La solidaridad muestra que no todo está perdido

En nuestra edición de ayer destacábamos dos de las varias iniciativas solidarias que se presentan en San Rafael: por un lado, los vecinos del barrio Costa Esperanza que lanzaron una campaña para recolectar frazadas, colchones, mantas y almohadas para quienes más lo necesitan y otra de recolección de juegos y bancos con los que piensan realizar un espacio verde para que los chicos del barrio puedan jugar. Por otro lado, vecinos de Monte Comán unidos para equipar la sala de atención temprana y psicomotricidad para la escuela de educación especial 2-051 “Marta Capitanelli de Sánchez”.
Cuando se habla de solidaridad social es imposible no hacer referencia a la labor de Émile Durkheim. Este sociólogo francés se dedicó a estudiar las relaciones sociales en la sociedad industrial del siglo XIX, centrándose en comprender qué factores explicaban la forma en la que la sociedad se organizaba. Durkheim llegó a la conclusión de que era la solidaridad la que explicaba la existencia de una vida en sociedad.

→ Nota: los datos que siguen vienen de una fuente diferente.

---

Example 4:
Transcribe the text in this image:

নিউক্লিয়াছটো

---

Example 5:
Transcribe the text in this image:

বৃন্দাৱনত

Para Durkheim, cada individuo tiene una conciencia personal que lo diferencia del resto y que se refleja en las decisiones que toma día a día. Frente a esta conciencia individual se situaría la conciencia colectiva que sería el reflejo de la combinación de las distintas conciencias individuales. La solidaridad social sería el fruto de esa conciencia colectiva que es la responsable en última instancia de que los individuos se agrupen como un ente social. Esa cohesión social, esa conexión entre los individuos, es la que definiría la fortaleza de una comunidad y el cimiento para asentar su desarrollo integral.
Una sociedad cada vez más inhóspita, menos acogedora, insegura y llena de amenazas podría llevar a pensar que el “pensar en el otro” se debilita. Sin embargo, los casos referidos (y muchos otros que se presentan en nuestro medio) son una clara muestra de que esto no es así, y que valores como la reciprocidad, la equidad, la igualdad y la participación ciudadana siguen luchando a brazo partido y en forma efectiva por no perder su lucha frente a las crisis.